Dünya

Trump BM Genel Kurulu’nda Gazze İçin Masayı Orta Doğu Ülkeleriyle Kurarken Avrupa’yı Sert Şekilde Eleştirdi

Trump, BM’deki konuşmasında Gazze meselesini Orta Doğu ortaklığıyla çözme kararlılığını gösterirken Avrupa’yı hedef aldı; Erdoğan masada ve mesaj net.

ABD Başkanı Donald Trump Birleşmiş Milletler Genel Kurulu’nda Gazze olayının çözümünde sadece söylem değil davranışlarla da tarafını açıkça resmetti. Bu yeni görüntü, Trump’ın Avrupa yerine Orta Doğu ülkeleriyle işbirliğini tercih ettiğini simgeliyor.

Bu değişim yalnızca diplomatik bir tercih değil, Trump için stratejik bir mesaj taşıyor. BM kürsüsünden Avrupa’yı “cehenneme dönen kıta” olarak nitelendirirken, İslam ülkeleri liderlerinin bulunduğu masada Türkiye Cumhurbaşkanı Erdoğan’ı yanına alması dikkat çekti. Bu görüntü, ABD’nin Gazze politikasında ittifak çizgisinin artık değişmekte olduğunun habercisi olarak yorumlanıyor.

Geçmişte Trump, konuşmalarında Avrupa ülkelerinin tutumlarını sık sık eleştiriyordu. İsrail’e destek gibi konularda Avrupa’dan farklı bir perspektif çizerken, BM Genel Kurulu’nda sergilediği bu yeni görünüm tutumunun bundan sonra kimlerle birlikte yürütüleceğinin ipuçlarını verir nitelikte.
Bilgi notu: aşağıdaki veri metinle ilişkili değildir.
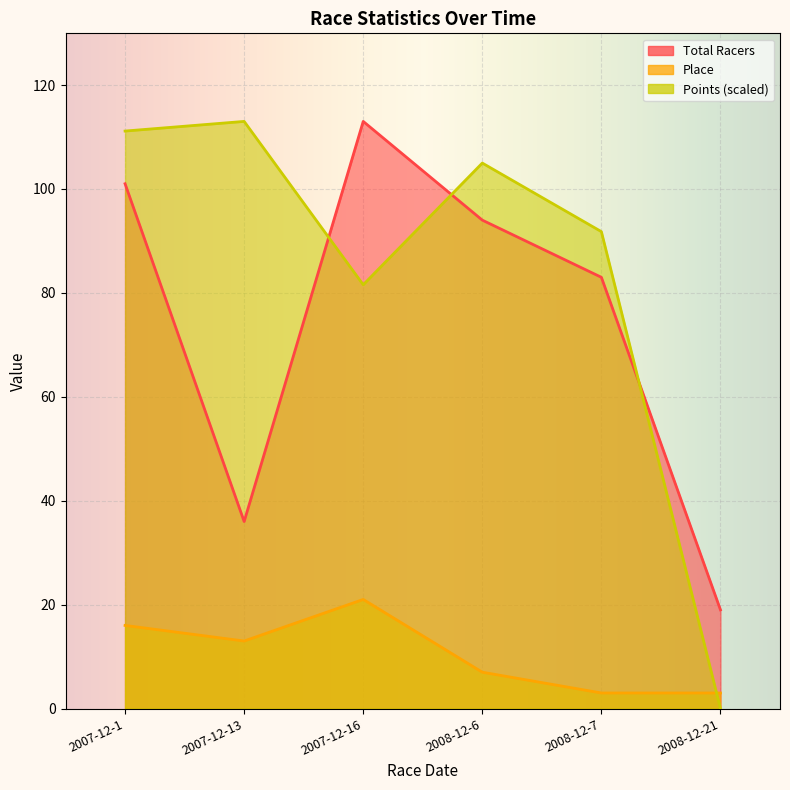

Rank the series by their maximum value, from highest to lowest.

Total Racers, Points, Place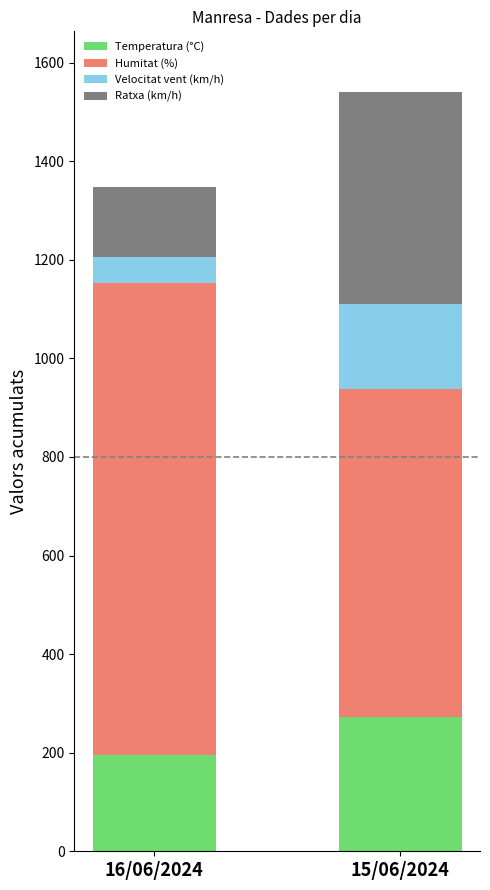

Reading right to left, transcribe the values for Temperatura (°C).

15/06/2024=273.2	16/06/2024=195.8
Masadaki isimler arasında Pakistan, Katar, Suudi Arabistan, Birleşik Arap Emirlikleri, Ürdün ve Mısır yer alıyordu ki bu ülkeler hem bölgesel hem de stratejik olarak Gazze meselesinde önemli aktörler. Trump’ın “bugün burada yapılan en önemli toplantı bu masada yapılıyor” sözleri, Avrupa eksenli diplomasi yerine Orta Doğu işbirliğinin öncelenmesini vurguluyor.

Bu tavır, ABD’nin Gazze’deki insani kriz ve İsrail ile olan ilişkileri bağlamında nerede durduğunu göstermek açısından kritik. Avrupa’nın, savaşa dair eleştiriler yönelten taraf olarak kalmasına rağmen ABD’nin masada birlikte hareket ettiği Orta Doğu ülkelerine verdiği önem burada farklı bir boyut kazanıyor.

Önümüzdeki dönemde Amerika Birleşik Devletleri’nin Gazze meselesinde Orta Doğu ile ortakça yürütülecek diplomatik girişimlere ağırlık vermesi bekleniyor. Bu bağlamda Türkiye’nin rolü ve duruşu da yakından takip edilecek; Erdoğan’ın masadaki görünürlüğü ve ABD ile ilişkisi bu süreçte stratejik önemde olacak.

Toplumların ve kamuoylarının merak ettiği soru şu: ABD bu yeni pozisyonunu sürdürecek mi, yoksa tekrar Avrupa ağırlıklı diplomasiye mi dönecek? Eğer bu yeni yaklaşım kalıcı olursa, bölgedeki güç dengeleri ve barış görüşmeleri bundan büyük etki görecek.